** Travail à faire **
Recopiez à l'identique les lignes qui vont de celle contenant « 就不要太挑剔的看看就好。 » jusqu'à la dernière ligne, toutes deux comprises. Omettez les images dans votre réponse.

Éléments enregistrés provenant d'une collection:
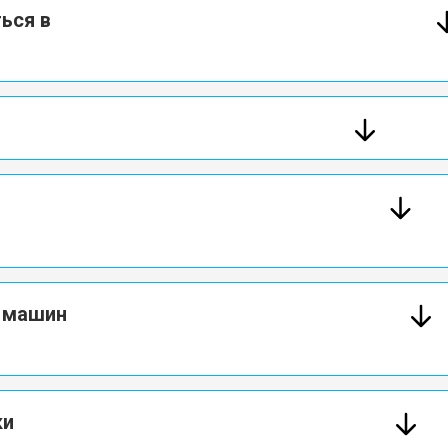
ься в
х машин
ки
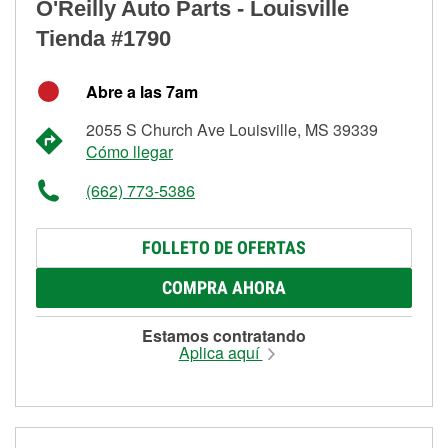
O'Reilly Auto Parts - Louisville
Tienda #1790
Abre a las 7am
2055 S Church Ave Louisville, MS 39339
Cómo llegar
(662) 773-5386
FOLLETO DE OFERTAS
COMPRA AHORA
Estamos contratando
Aplica aquí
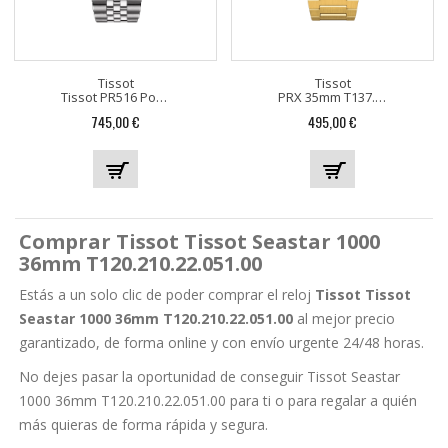
Tissot
Tissot
Tissot PR516 Powermatic 80...
PRX 35mm T137.210.33.021.00
Precio
Precio
745,00 €
495,00 €
Comprar Tissot Tissot Seastar 1000
36mm T120.210.22.051.00
Estás a un solo clic de poder comprar el reloj
Tissot Tissot
Seastar 1000 36mm T120.210.22.051.00
al mejor precio
garantizado, de forma online y con envío urgente 24/48 horas.
No dejes pasar la oportunidad de conseguir Tissot Seastar
1000 36mm T120.210.22.051.00 para ti o para regalar a quién
más quieras de forma rápida y segura.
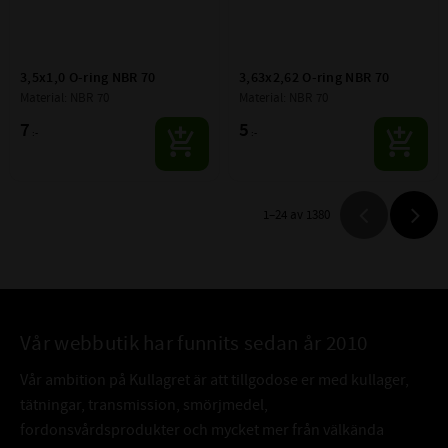
3,5x1,0 O-ring NBR 70
3,63x2,62 O-ring NBR 70
Material: NBR 70
Material: NBR 70
7
5
:-
:-
1–
24
av
1380
Vår webbutik har funnits sedan år 2010
Vår ambition på Kullagret är att tillgodose er med kullager,
tätningar, transmission, smörjmedel,
fordonsvårdsprodukter och mycket mer från välkända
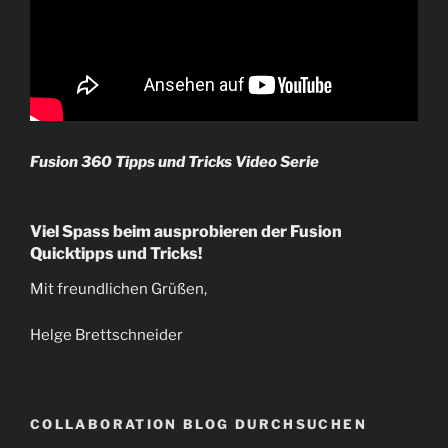
Fusion 360 Tipps und Tricks Video Serie
Viel Spass beim ausprobieren der Fusion
Quicktipps und Tricks!
Mit freundlichen Grüßen,
Helge Brettschneider
COLLABORATION BLOG DURCHSUCHEN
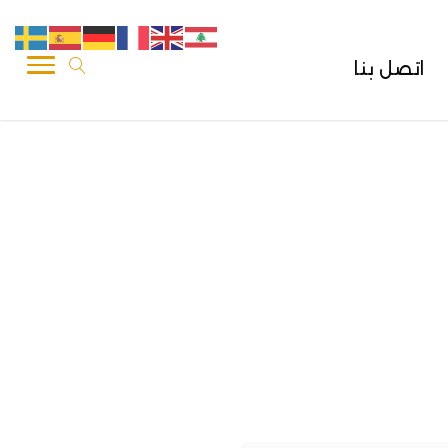
اتصل بنا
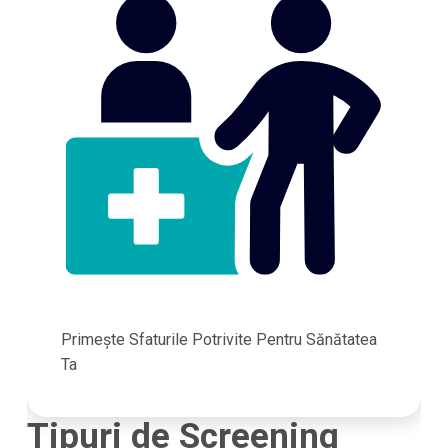
Primește Sfaturile Potrivite Pentru Sănătatea
Ta
Tipuri de Screening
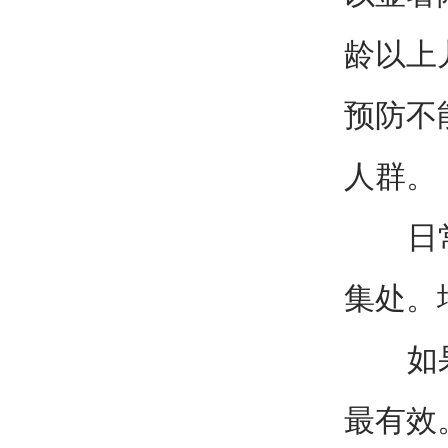
龄以上
预防不
人群。
日常要
集处。
如果确
最有效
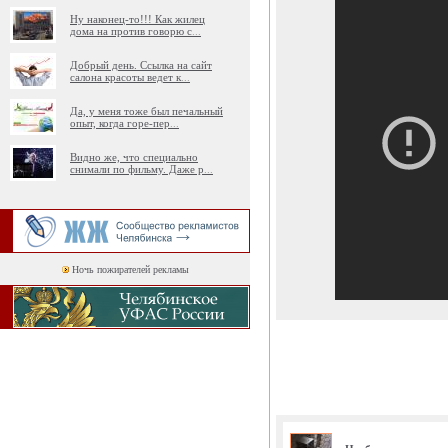
Ну наконец-то!!! Как жилец
дома на против говорю с
...
Добрый день. Ссылка на сайт
салона красоты ведет к
...
Да, у меня тоже был печальный
опыт, когда горе-пер
...
Видно же, что специально
снимали по фильму. Даже р
...
Ночь пожирателей рекламы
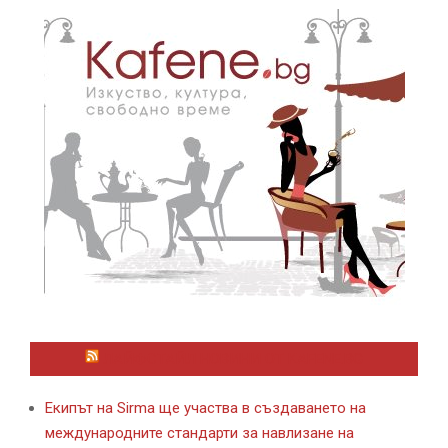
ЛАЙФСТАЙЛ НОВИНИ ОТ KAFENE.BG
Екипът на Sirma ще участва в създаването на
международните стандарти за навлизане на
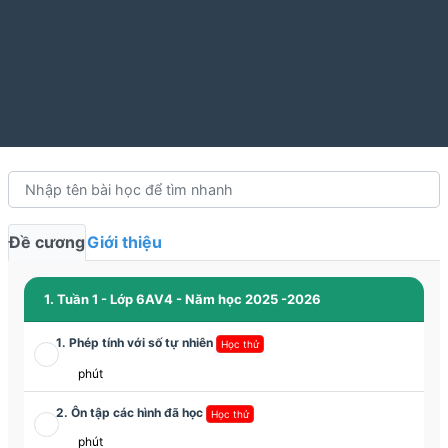
Đề cương
Giới thiệu
1. Tuần 1 - Lớp 6AV4 - Năm học 2025 -2026
1. Phép tính với số tự nhiên
Học thử
phút
2. Ôn tập các hình đã học
Học thử
phút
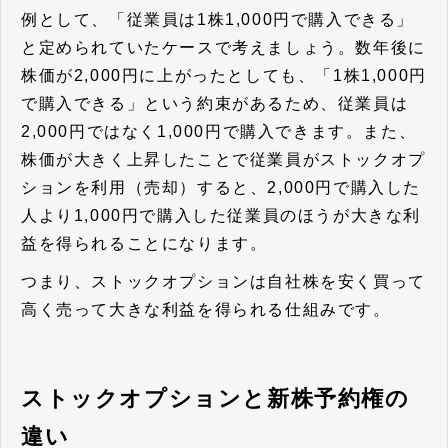
例として、「従業員は1株1,000円で購入できる」
と定められていたケースで考えましょう。数年後に
株価が2,000円に上がったとしても、「1株1,000円
で購入できる」という約束があるため、従業員は
2,000円ではなく1,000円で購入できます。また、
株価が大きく上昇したことで従業員がストックオプ
ションを利用（売却）すると、2,000円で購入した
人より1,000円で購入した従業員のほうが大きな利
益を得られることになります。
つまり、ストックオプションは自社株を安く買って
高く売って大きな利益を得られる仕組みです。
ストックオプションと新株予約権の
違い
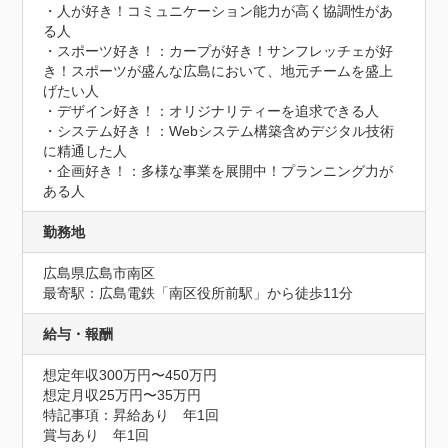
・人が好き！コミュニケーション能力が高く協調性があ
る人

・スポーツ好き！：カープが好き！サンフレッチェが好
き！スポーツが盛んな広島において、地元チームを盛上
げたい人

・デザイン好き！：オリジナリティーを追求できる人

・システム好き！：Webシステム構築含めデジタル技術
に精通した人

・企画好き！：多様な事業を展開中！プランニング力が
ある人
勤務地
広島県広島市南区
最寄駅：広島電鉄「南区役所前駅」から徒歩11分
給与・報酬
想定年収300万円〜450万円
想定月収25万円〜35万円
特記事項：昇給あり　年1回

賞与あり　年1回
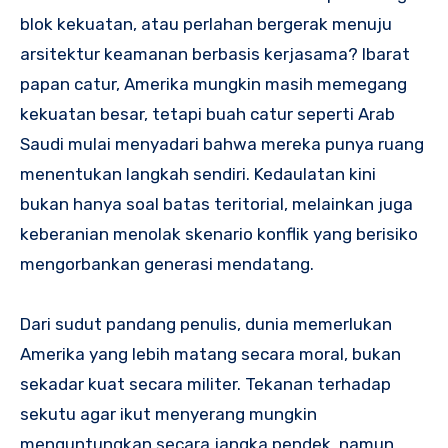
blok kekuatan, atau perlahan bergerak menuju
arsitektur keamanan berbasis kerjasama? Ibarat
papan catur, Amerika mungkin masih memegang
kekuatan besar, tetapi buah catur seperti Arab
Saudi mulai menyadari bahwa mereka punya ruang
menentukan langkah sendiri. Kedaulatan kini
bukan hanya soal batas teritorial, melainkan juga
keberanian menolak skenario konflik yang berisiko
mengorbankan generasi mendatang.
Dari sudut pandang penulis, dunia memerlukan
Amerika yang lebih matang secara moral, bukan
sekadar kuat secara militer. Tekanan terhadap
sekutu agar ikut menyerang mungkin
menguntungkan secara jangka pendek, namun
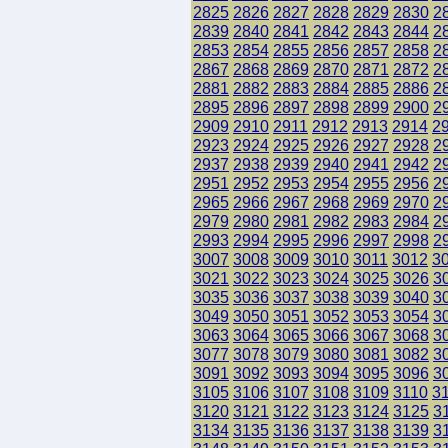
2825
2826
2827
2828
2829
2830
2
2839
2840
2841
2842
2843
2844
2
2853
2854
2855
2856
2857
2858
2
2867
2868
2869
2870
2871
2872
2
2881
2882
2883
2884
2885
2886
2
2895
2896
2897
2898
2899
2900
2
2909
2910
2911
2912
2913
2914
2
2923
2924
2925
2926
2927
2928
2
2937
2938
2939
2940
2941
2942
2
2951
2952
2953
2954
2955
2956
2
2965
2966
2967
2968
2969
2970
2
2979
2980
2981
2982
2983
2984
2
2993
2994
2995
2996
2997
2998
2
3007
3008
3009
3010
3011
3012
3
3021
3022
3023
3024
3025
3026
3
3035
3036
3037
3038
3039
3040
3
3049
3050
3051
3052
3053
3054
3
3063
3064
3065
3066
3067
3068
3
3077
3078
3079
3080
3081
3082
3
3091
3092
3093
3094
3095
3096
3
3105
3106
3107
3108
3109
3110
3
3120
3121
3122
3123
3124
3125
3
3134
3135
3136
3137
3138
3139
3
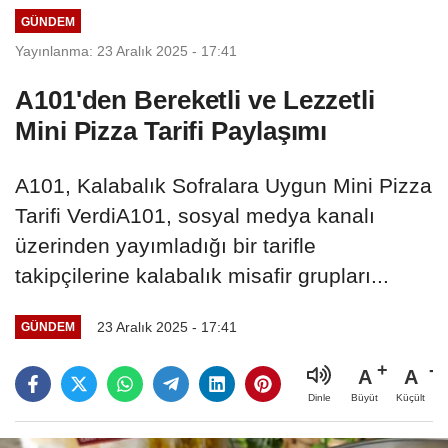
GÜNDEM
Yayınlanma: 23 Aralık 2025 - 17:41
A101'den Bereketli ve Lezzetli
Mini Pizza Tarifi Paylaşımı
A101, Kalabalık Sofralara Uygun Mini Pizza
Tarifi VerdiA101, sosyal medya kanalı
üzerinden yayımladığı bir tarifle
takipçilerine kalabalık misafir grupları...
23 Aralık 2025 - 17:41
GÜNDEM
A
A
Büyüt
Küçült
Dinle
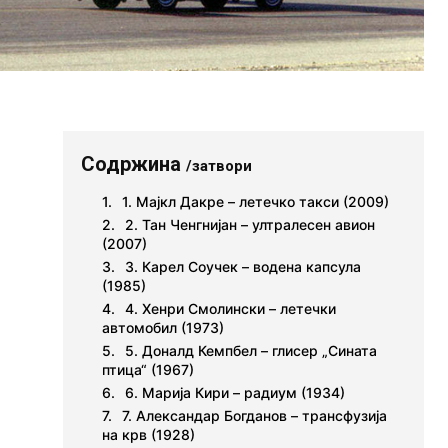
Содржина
/затвори
1. Мајкл Дакре – летечко такси (2009)
2. Тан Ченгнијан – ултралесен авион
(2007)
3. Карел Соучек – водена капсула
(1985)
4. Хенри Смолински – летечки
автомобил (1973)
5. Доналд Кемпбел – глисер „Сината
птица“ (1967)
6. Марија Кири – радиум (1934)
7. Александар Богданов – трансфузија
на крв (1928)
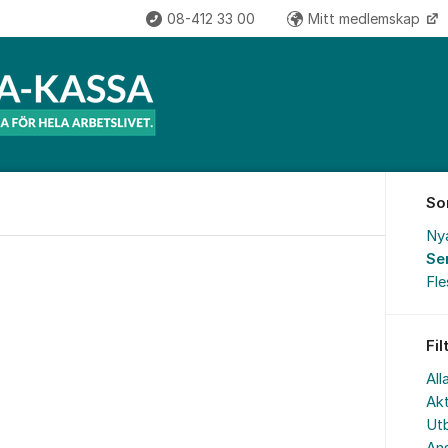
08-412 33 00
Mitt medlemskap
So
Ny
Se
Fl
Fil
All
Akt
Utb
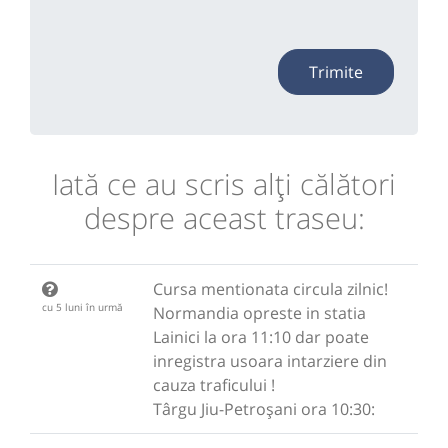
Trimite
Iată ce au scris alţi călători
despre aceast traseu:
Cursa mentionata circula zilnic!
cu 5 luni în urmă
Normandia opreste in statia
Lainici la ora 11:10 dar poate
inregistra usoara intarziere din
cauza traficului !
Târgu Jiu-Petroșani ora 10:30:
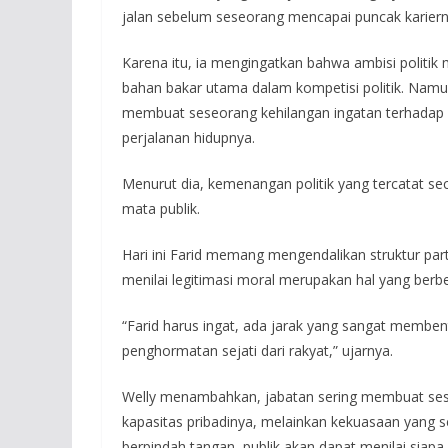
jalan sebelum seseorang mencapai puncak kariern
Karena itu, ia mengingatkan bahwa ambisi politik
bahan bakar utama dalam kompetisi politik. Namun
membuat seseorang kehilangan ingatan terhadap 
perjalanan hidupnya.
Menurut dia, kemenangan politik yang tercatat s
mata publik.
Hari ini Farid memang mengendalikan struktur p
menilai legitimasi moral merupakan hal yang berbe
“Farid harus ingat, ada jarak yang sangat membe
penghormatan sejati dari rakyat,” ujarnya.
Welly menambahkan, jabatan sering membuat ses
kapasitas pribadinya, melainkan kekuasaan yang se
berpindah tangan, publik akan dapat menilai siap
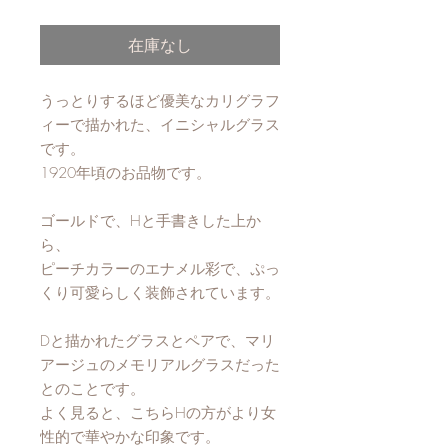
格
在庫なし
うっとりするほど優美なカリグラフ
ィーで描かれた、イニシャルグラス
です。
1920年頃のお品物です。
ゴールドで、Hと手書きした上か
ら、
ピーチカラーのエナメル彩で、ぷっ
くり可愛らしく装飾されています。
Dと描かれたグラスとペアで、マリ
アージュのメモリアルグラスだった
とのことです。
よく見ると、こちらHの方がより女
性的で華やかな印象です。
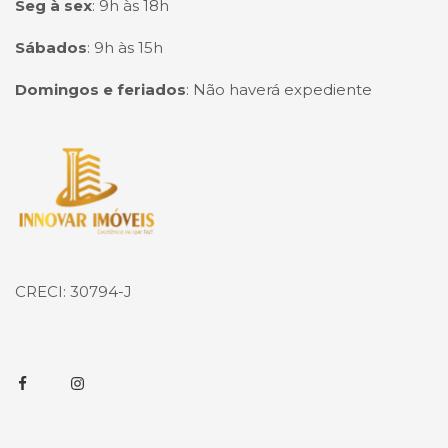
Seg à sex
:
9h às 18h
Sábados
:
9h às 15h
Domingos e feriados
:
Não haverá expediente
Página inicial
CRECI: 30794-J
Facebook
Instagram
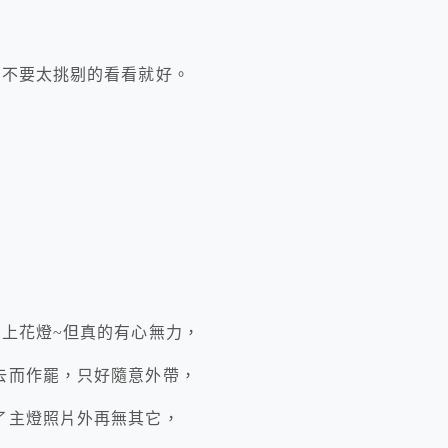
就不要太挑剔的看看就好。
上花燈~但真的有心無力，
去而作罷，只好隨意外帶，
了主燈照片外再無其它，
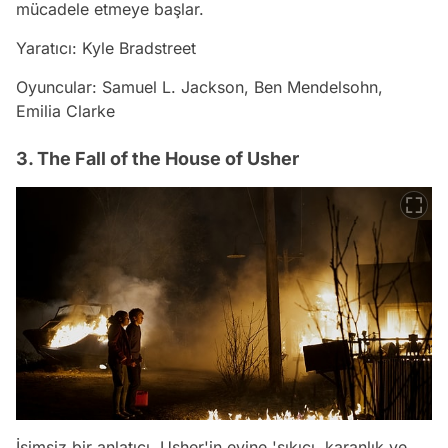
mücadele etmeye başlar.
Yaratıcı: Kyle Bradstreet
Oyuncular: Samuel L. Jackson, Ben Mendelsohn,
Emilia Clarke
3. The Fall of the House of Usher
İsimsiz bir anlatıcı, Usher'in evine 'sıkıcı, karanlık ve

** Réponse attendue **
就不要太挑剔的看看就好。
上花燈~但真的有心無力，
去而作罷，只好隨意外帶，
了主燈照片外再無其它，
mücadele etmeye başlar.
Yaratıcı: Kyle Bradstreet
Oyuncular: Samuel L. Jackson, Ben Mendelsohn,
Emilia Clarke
3. The Fall of the House of Usher
İsimsiz bir anlatıcı, Usher'in evine 'sıkıcı, karanlık ve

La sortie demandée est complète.